Si le noir a toujours été sa couleur préférée, janvier 1979 marque le début de sa période de l'outrenoir. Butant sur une toile entièrement recouverte d'un noir épais, il réalise qu'il vient de franchir un cap en striant l'oeuvre.
Suite à une commande, entre 1987 et 1994, il réalise 104 vitraux, en collaboration avec l'atelier de Jean-Dominique Fleury à Toulouse, pour l'église abbatiale Sainte-Foy de Conques. Abbaye devant laquelle, alors en classe de quatrième, il avait eu une révélation devant la beauté de l'édifice roman : il serait peintre. La boucle est bouclée.J'étais au delà du noir, dans un autre champ mental
Sa renommée n'en reste pas là et à Montpellier une salle du musée Fabre rénové lui est consacrée, permettant au public d’admirer la donation faite par le peintre à la ville. Cette donation comprend 20 tableaux de 1951 à 2006 parmi lesquelles des œuvres majeures des années 1960, deux grands outrenoir des années 1970 et plusieurs grands polyptyques. En février 2010 le musée proposera une exposition des cartons et verres des vitraux de Conques (travaux préparatoires de Soulages pour la cathédrale de Conques).
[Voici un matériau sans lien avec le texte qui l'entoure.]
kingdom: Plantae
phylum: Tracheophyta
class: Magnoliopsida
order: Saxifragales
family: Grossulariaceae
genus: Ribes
En 2009, alors qu’il fête ses 90 ans, le centre Pompidou lui consacre une rétrospective, la plus grande jamais organisée pour un artiste vivant par le centre. L'exposition reçoit 502 000 visiteurs, se classant en quatrième position des expositions les plus fréquentées de toute l'histoire du Centre Pompidou.
Le musée Soulages à Rodez
L'inauguration du Musée Soulages à Rodez, sa ville natale, en 2014 qui abrite la plus grande collection au monde de Pierre Soulages termine d'asseoir son prestige et sa renommée en Occitanie mais dans le reste du monde également. Il avait légué en 2005 à la municipalité de Rodez plus de 500 œuvres représentant l’ensemble des techniques employées tout au long de sa carrière : peintures, eaux fortes, sérigraphies, lithographies et même les ébauches de ses travaux sur les vitraux de l’abbaye de Conques.
Cet été et juqu'au 3 novembre le maître de l'outrenoir accueille le maître incontesté du bleu, Yves Klein, disparu brutalement à 34 ans et fasciné par le monochrome. Il ne veut surtout pas que le musée devienne un mausolée et il a demandé que d'autres artistes y soient invités.
Ouvert sept jours sur sept, le musée accueille plus de mille cinq cent personnes par jour. 950 000 depuis son ouverture, dont 15% d'étrangers. Des visiteurs qui sont ravis de l'offre proposée et des expositions temporaires, et qui l'expriment.
Je considère que l'art doit être porteur de beauté, au sens où la beauté c'est de l'énergie qu'on vous accorde, qui vous vient, gratuitement
Une belle définition de l'art comme un écho à l'oeuvre de Pierre Soulages.